** The data follows **
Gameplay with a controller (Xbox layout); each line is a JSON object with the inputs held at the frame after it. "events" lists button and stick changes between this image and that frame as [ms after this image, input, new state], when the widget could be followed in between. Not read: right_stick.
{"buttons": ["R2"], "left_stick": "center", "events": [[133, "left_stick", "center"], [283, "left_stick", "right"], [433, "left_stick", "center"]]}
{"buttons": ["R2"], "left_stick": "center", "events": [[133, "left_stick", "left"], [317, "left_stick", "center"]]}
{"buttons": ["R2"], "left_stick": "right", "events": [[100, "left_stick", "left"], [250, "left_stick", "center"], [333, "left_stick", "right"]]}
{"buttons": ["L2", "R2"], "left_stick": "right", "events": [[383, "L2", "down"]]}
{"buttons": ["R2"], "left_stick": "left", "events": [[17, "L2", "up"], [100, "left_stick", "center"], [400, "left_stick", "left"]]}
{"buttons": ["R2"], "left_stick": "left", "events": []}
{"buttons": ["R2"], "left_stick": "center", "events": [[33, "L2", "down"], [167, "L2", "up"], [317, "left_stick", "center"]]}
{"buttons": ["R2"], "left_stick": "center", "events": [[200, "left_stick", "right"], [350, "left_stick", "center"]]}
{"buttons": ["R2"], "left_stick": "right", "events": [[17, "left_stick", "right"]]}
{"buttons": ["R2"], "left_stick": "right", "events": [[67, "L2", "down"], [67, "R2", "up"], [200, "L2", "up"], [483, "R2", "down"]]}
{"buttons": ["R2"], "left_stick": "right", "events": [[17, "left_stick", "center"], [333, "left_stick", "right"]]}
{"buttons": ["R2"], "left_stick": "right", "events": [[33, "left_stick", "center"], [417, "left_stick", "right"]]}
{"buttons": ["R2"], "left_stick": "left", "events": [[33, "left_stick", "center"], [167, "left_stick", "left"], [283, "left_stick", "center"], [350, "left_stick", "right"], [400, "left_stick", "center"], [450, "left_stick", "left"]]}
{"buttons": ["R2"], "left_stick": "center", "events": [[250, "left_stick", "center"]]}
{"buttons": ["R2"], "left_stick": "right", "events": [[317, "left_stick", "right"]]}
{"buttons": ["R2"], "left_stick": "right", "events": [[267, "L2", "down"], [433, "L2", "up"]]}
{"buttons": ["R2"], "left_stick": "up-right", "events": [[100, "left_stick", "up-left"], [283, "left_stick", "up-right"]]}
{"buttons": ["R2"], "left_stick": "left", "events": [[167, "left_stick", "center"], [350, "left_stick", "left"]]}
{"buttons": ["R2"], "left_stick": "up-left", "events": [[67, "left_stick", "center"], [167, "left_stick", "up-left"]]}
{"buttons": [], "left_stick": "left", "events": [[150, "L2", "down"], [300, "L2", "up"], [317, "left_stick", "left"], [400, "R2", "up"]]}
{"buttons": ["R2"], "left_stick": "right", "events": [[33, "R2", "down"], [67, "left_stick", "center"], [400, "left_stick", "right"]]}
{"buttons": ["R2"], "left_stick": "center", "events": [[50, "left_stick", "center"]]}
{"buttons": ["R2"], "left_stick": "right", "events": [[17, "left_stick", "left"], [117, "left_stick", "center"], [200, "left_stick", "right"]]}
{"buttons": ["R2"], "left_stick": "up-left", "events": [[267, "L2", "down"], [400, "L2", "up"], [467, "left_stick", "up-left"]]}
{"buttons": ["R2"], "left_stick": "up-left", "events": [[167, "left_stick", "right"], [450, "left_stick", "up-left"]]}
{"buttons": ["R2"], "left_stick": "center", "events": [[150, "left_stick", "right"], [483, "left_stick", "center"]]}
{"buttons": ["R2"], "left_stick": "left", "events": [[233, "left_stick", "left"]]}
** End of The data **
*What you need to do*.
Every line of the listing, first to last, should be retyped exactly.

*Result*.
Gameplay with a controller (Xbox layout); each line is a JSON object with the inputs held at the frame after it. "events" lists button and stick changes between this image and that frame as [ms after this image, input, new state], when the widget could be followed in between. Not read: right_stick.
{"buttons": ["R2"], "left_stick": "center", "events": [[133, "left_stick", "center"], [283, "left_stick", "right"], [433, "left_stick", "center"]]}
{"buttons": ["R2"], "left_stick": "center", "events": [[133, "left_stick", "left"], [317, "left_stick", "center"]]}
{"buttons": ["R2"], "left_stick": "right", "events": [[100, "left_stick", "left"], [250, "left_stick", "center"], [333, "left_stick", "right"]]}
{"buttons": ["L2", "R2"], "left_stick": "right", "events": [[383, "L2", "down"]]}
{"buttons": ["R2"], "left_stick": "left", "events": [[17, "L2", "up"], [100, "left_stick", "center"], [400, "left_stick", "left"]]}
{"buttons": ["R2"], "left_stick": "left", "events": []}
{"buttons": ["R2"], "left_stick": "center", "events": [[33, "L2", "down"], [167, "L2", "up"], [317, "left_stick", "center"]]}
{"buttons": ["R2"], "left_stick": "center", "events": [[200, "left_stick", "right"], [350, "left_stick", "center"]]}
{"buttons": ["R2"], "left_stick": "right", "events": [[17, "left_stick", "right"]]}
{"buttons": ["R2"], "left_stick": "right", "events": [[67, "L2", "down"], [67, "R2", "up"], [200, "L2", "up"], [483, "R2", "down"]]}
{"buttons": ["R2"], "left_stick": "right", "events": [[17, "left_stick", "center"], [333, "left_stick", "right"]]}
{"buttons": ["R2"], "left_stick": "right", "events": [[33, "left_stick", "center"], [417, "left_stick", "right"]]}
{"buttons": ["R2"], "left_stick": "left", "events": [[33, "left_stick", "center"], [167, "left_stick", "left"], [283, "left_stick", "center"], [350, "left_stick", "right"], [400, "left_stick", "center"], [450, "left_stick", "left"]]}
{"buttons": ["R2"], "left_stick": "center", "events": [[250, "left_stick", "center"]]}
{"buttons": ["R2"], "left_stick": "right", "events": [[317, "left_stick", "right"]]}
{"buttons": ["R2"], "left_stick": "right", "events": [[267, "L2", "down"], [433, "L2", "up"]]}
{"buttons": ["R2"], "left_stick": "up-right", "events": [[100, "left_stick", "up-left"], [283, "left_stick", "up-right"]]}
{"buttons": ["R2"], "left_stick": "left", "events": [[167, "left_stick", "center"], [350, "left_stick", "left"]]}
{"buttons": ["R2"], "left_stick": "up-left", "events": [[67, "left_stick", "center"], [167, "left_stick", "up-left"]]}
{"buttons": [], "left_stick": "left", "events": [[150, "L2", "down"], [300, "L2", "up"], [317, "left_stick", "left"], [400, "R2", "up"]]}
{"buttons": ["R2"], "left_stick": "right", "events": [[33, "R2", "down"], [67, "left_stick", "center"], [400, "left_stick", "right"]]}
{"buttons": ["R2"], "left_stick": "center", "events": [[50, "left_stick", "center"]]}
{"buttons": ["R2"], "left_stick": "right", "events": [[17, "left_stick", "left"], [117, "left_stick", "center"], [200, "left_stick", "right"]]}
{"buttons": ["R2"], "left_stick": "up-left", "events": [[267, "L2", "down"], [400, "L2", "up"], [467, "left_stick", "up-left"]]}
{"buttons": ["R2"], "left_stick": "up-left", "events": [[167, "left_stick", "right"], [450, "left_stick", "up-left"]]}
{"buttons": ["R2"], "left_stick": "center", "events": [[150, "left_stick", "right"], [483, "left_stick", "center"]]}
{"buttons": ["R2"], "left_stick": "left", "events": [[233, "left_stick", "left"]]}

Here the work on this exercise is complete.